Followers

Thursday, September 25, 2014

The Lost One

Try this, says Julia, after talking about memories and loss - bring to mind the things lost that you want to memorialise, make use of whatever materials you think are appropriate and….make a doll.  She had warned me that I would likely resist. Although we have never met she knows me well.  She also told me that is a powerful act and considered in some societies to be almost religious.

I am as capable of making a doll as the next person.  I allowed my mind to hunt down the necessary materials.  Twigs and sticks were not to be ruled out.  For a moment I entertained the nation of how much like playing voodoo the whole thing sounded.  Did I really want a doll that embodied my loss only to have someone steal it off me and stick pins in it?

The real hiccough was to make “a doll that reflects your emotions”. She assured me that I would know the right form.  It sounds like a remit given to an artist for a display of work in our local art gallery. I’m no artist and, to be honest, some losses are too deep to probe. I have made my peace with them and prefer not to stir the water.

But I can write about loss.

The London Underground lost property office boasts of 12,000 umbrellas, 27,000 phones and 11,000 keys and a shrine to Arsenal FC memorabilia left on trains. One of those umbrellas might me mine depending on how long they hold on to things.

Things that comes to mind that I lost include the keys to a trunk.  The trunk belonged to my brother who had graciously passed it to me in my university days to ferry clothes and books back and forth between Durham and home.  It was bigger than your average suitcase and in those days, in the absence of wheels, a person sent things ahead on the train and picked them up at the destination.  I lost the keys and discovered I had a talent for picking locks with a hairgrip. I can manifest an enormous amount of patience when required.

My husband has lost a selection of walking sticks.  I bought him a really nice one in Lisbon on a recent holiday.  The shop was amazing.  It was like stepping into a past era. Polished walnut cabinets and shelves stored hats for every occasion, not girly hats for weddings, but men’s hats for walking about town and looking gentlemanly.  They had walking sticks too, and the resources to cut them down to whatever size you needed.

SUPPLIED MATERIAL:

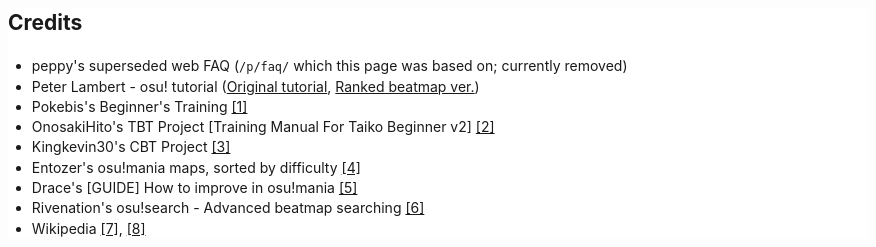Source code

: ## Credits

- peppy's superseded web FAQ (`/p/faq/` which this page was based on; currently removed)
- Peter Lambert - osu! tutorial ([Original tutorial](https://osu.ppy.sh/s/3756 "Installer's osu!tutorial by peppy"), [Ranked beatmap ver.](https://osu.ppy.sh/s/19928 "Ranked osu!tutorial by Sushi"))
- Pokebis's Beginner's Training [\[1\]](https://osu.ppy.sh/forum/t/5456 "Beginner Training by Pokebis")
- OnosakiHito's TBT Project [Training Manual For Taiko Beginner v2] [\[2\]](https://osu.ppy.sh/forum/t/175867 "TBT Project \[Training Manual For Taiko Beginner v2\] by OnosakiHito")
- Kingkevin30's CBT Project [\[3\]](https://osu.ppy.sh/forum/t/131067 "CBT Project by Kingkevin30")
- Entozer's osu!mania maps, sorted by difficulty [\[4\]](https://osu.ppy.sh/forum/t/147552 "osu!mania maps, sorted by difficulty by Entozer")
- Drace's \[GUIDE\] How to improve in osu!mania [\[5\]](https://osu.ppy.sh/forum/t/147552 "\[GUIDE\] How to improve in osu!mania by Drace")
- Rivenation's osu!search - Advanced beatmap searching [\[6\]](https://osu.ppy.sh/forum/t/380485 "osu!search - Advanced beatmap searching by Rivenation")
- Wikipedia [\[7\]](https://en.wikipedia.org/wiki/Osu!_Tatakae!_Ouendan "Wikipedia entry for Osu! Tatakae! Ouendan"), [\[8\]](https://en.wikipedia.org/wiki/Taiko_no_Tatsujin "Wikipedia entry for Taiko no Tatsujin")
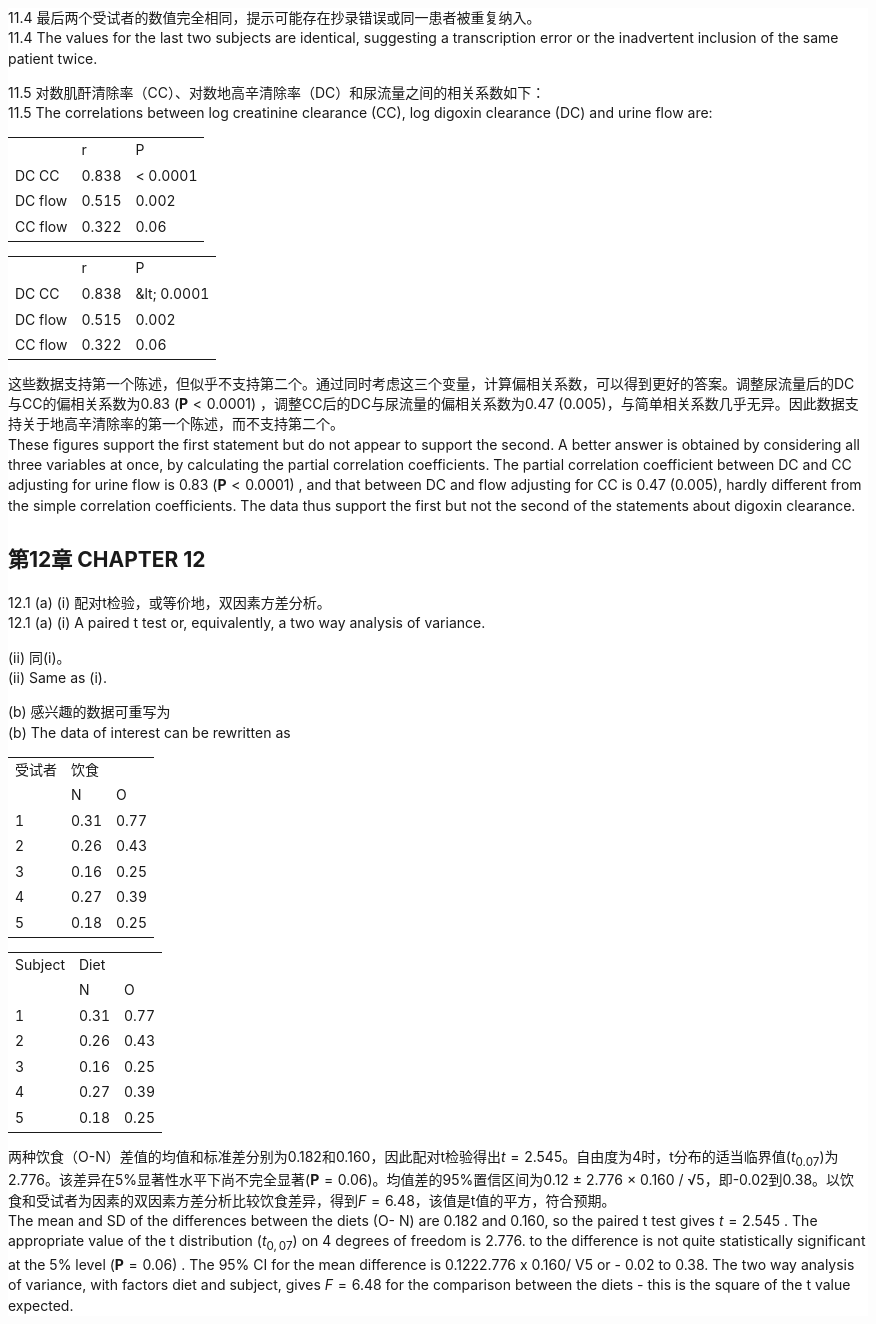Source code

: 11.4 最后两个受试者的数值完全相同，提示可能存在抄录错误或同一患者被重复纳入。  
11.4 The values for the last two subjects are identical, suggesting a transcription error or the inadvertent inclusion of the same patient twice.  

11.5 对数肌酐清除率（CC）、对数地高辛清除率（DC）和尿流量之间的相关系数如下：  
11.5 The correlations between log creatinine clearance (CC), log digoxin clearance (DC) and urine flow are:  

<table><tr><td></td><td>r</td><td>P</td></tr><tr><td>DC CC</td><td>0.838</td><td>&lt; 0.0001</td></tr><tr><td>DC flow</td><td>0.515</td><td>0.002</td></tr><tr><td>CC flow</td><td>0.322</td><td>0.06</td></tr></table>  
<table><tr><td></td><td>r</td><td>P</td></tr><tr><td>DC CC</td><td>0.838</td><td>&amp;lt; 0.0001</td></tr><tr><td>DC flow</td><td>0.515</td><td>0.002</td></tr><tr><td>CC flow</td><td>0.322</td><td>0.06</td></tr></table>  

这些数据支持第一个陈述，但似乎不支持第二个。通过同时考虑这三个变量，计算偏相关系数，可以得到更好的答案。调整尿流量后的DC与CC的偏相关系数为0.83  $(\mathbf{P}< 0.0001)$ ，调整CC后的DC与尿流量的偏相关系数为0.47 (0.005)，与简单相关系数几乎无异。因此数据支持关于地高辛清除率的第一个陈述，而不支持第二个。  
These figures support the first statement but do not appear to support the second. A better answer is obtained by considering all three variables at once, by calculating the partial correlation coefficients. The partial correlation coefficient between DC and CC adjusting for urine flow is 0.83  $(\mathbf{P}< 0.0001)$  , and that between DC and flow adjusting for CC is 0.47 (0.005), hardly different from the simple correlation coefficients. The data thus support the first but not the second of the statements about digoxin clearance.  

## 第12章  CHAPTER 12  

12.1 (a) (i) 配对t检验，或等价地，双因素方差分析。  
12.1 (a) (i) A paired t test or, equivalently, a two way analysis of variance.  

(ii) 同(i)。  
(ii) Same as (i).  

(b) 感兴趣的数据可重写为  
(b) The data of interest can be rewritten as  

<table><tr><td rowspan="2">受试者</td><td colspan="2">饮食</td></tr><tr><td>N</td><td>O</td></tr><tr><td>1</td><td>0.31</td><td>0.77</td></tr><tr><td>2</td><td>0.26</td><td>0.43</td></tr><tr><td>3</td><td>0.16</td><td>0.25</td></tr><tr><td>4</td><td>0.27</td><td>0.39</td></tr><tr><td>5</td><td>0.18</td><td>0.25</td></tr></table>  
<table><tr><td rowspan="2">Subject</td><td colspan="2">Diet</td></tr><tr><td>N</td><td>O</td></tr><tr><td>1</td><td>0.31</td><td>0.77</td></tr><tr><td>2</td><td>0.26</td><td>0.43</td></tr><tr><td>3</td><td>0.16</td><td>0.25</td></tr><tr><td>4</td><td>0.27</td><td>0.39</td></tr><tr><td>5</td><td>0.18</td><td>0.25</td></tr></table>  

两种饮食（O-N）差值的均值和标准差分别为0.182和0.160，因此配对t检验得出$t=2.545$。自由度为4时，t分布的适当临界值$(t_{0.07})$为2.776。该差异在5%显著性水平下尚不完全显著$(\mathbf{P}=0.06)$。均值差的95%置信区间为0.12 ± 2.776 × 0.160 / √5，即-0.02到0.38。以饮食和受试者为因素的双因素方差分析比较饮食差异，得到$F=6.48$，该值是t值的平方，符合预期。  
The mean and SD of the differences between the diets (O- N) are 0.182 and 0.160, so the paired t test gives  $t = 2.545$  . The appropriate value of the t distribution  $(t_{0,07})$  on 4 degrees of freedom is 2.776. to the difference is not quite statistically significant at the  $5\%$  level  $(\mathbf{P} = 0.06)$  . The  $95\%$  CI for the mean difference is 0.1222.776 x 0.160/ V5 or - 0.02 to 0.38. The two way analysis of variance, with factors diet and subject, gives  $F = 6.48$  for the comparison between the diets - this is the square of the t value expected.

TASKS FOR THIS EXERCISE:
1. In the post about loss, how many umbrellas does the London Underground lost property office boast of?
2. Pick up the post about loss after its last sentence and keep writing in the same voice.

ANSWERS TO THIS EXERCISE:
1. 12,000

2.
I have frequently lost my perspective on things.  I was unemployed for a long time.  It came at the end of a gospel outreach year of knocking doors and talking to people in the streets – of being possibly the kind of person most people would give a wide berth to.  Grace seemed to be absent from my presentation.  Afterwards, it was not so easy to slip back into the world of work.  I was overqualified for most jobs in the paper.  There was this voice in my head that insisted that God owed me.  I had given up a year to serve him (“Not your life then?” asks God) and thought I deserved better than the dole queue.  I dissolved into depression and it affected every part of my life. Worship and reading the word were not abandoned but neither were they enjoyed.  I didn’t feel valued and saw criticism in every loving conversation.  It was not a good place to be. My friends rallied round and pushed me out of my pyjamas to at least do some voluntary work.

At this point in time there is an elephant in the room.  The losses that I could write about are small and perhaps entertaining – but there is a big loss, not even standing in a corner, obscured by the shade.  Two big losses.  A year into our marriage we discovered that we couldn’t have children naturally.  We had married late in life compared to some and some of the bits necessary for creating life were missing.  A few years of the rollercoaster of fertility treatment ending in two horrible miscarriages – that makes for big loss.  To make a doll about that? Perhaps not.  In those two losses there are a hundred or more, a thousand other losses.

Thinking about loss, it occurs to me that I have been the lost one.

We were not really a family that had enough money for big summer holidays.  We took day trips to places, sharing a minibus with another family from the street and setting off at ridiculous hours in the morning.  We went to Southampton once to see either a warship or cruise ship.  We might have gone to London once to take in a matinee performance of a show. It’s a long time ago.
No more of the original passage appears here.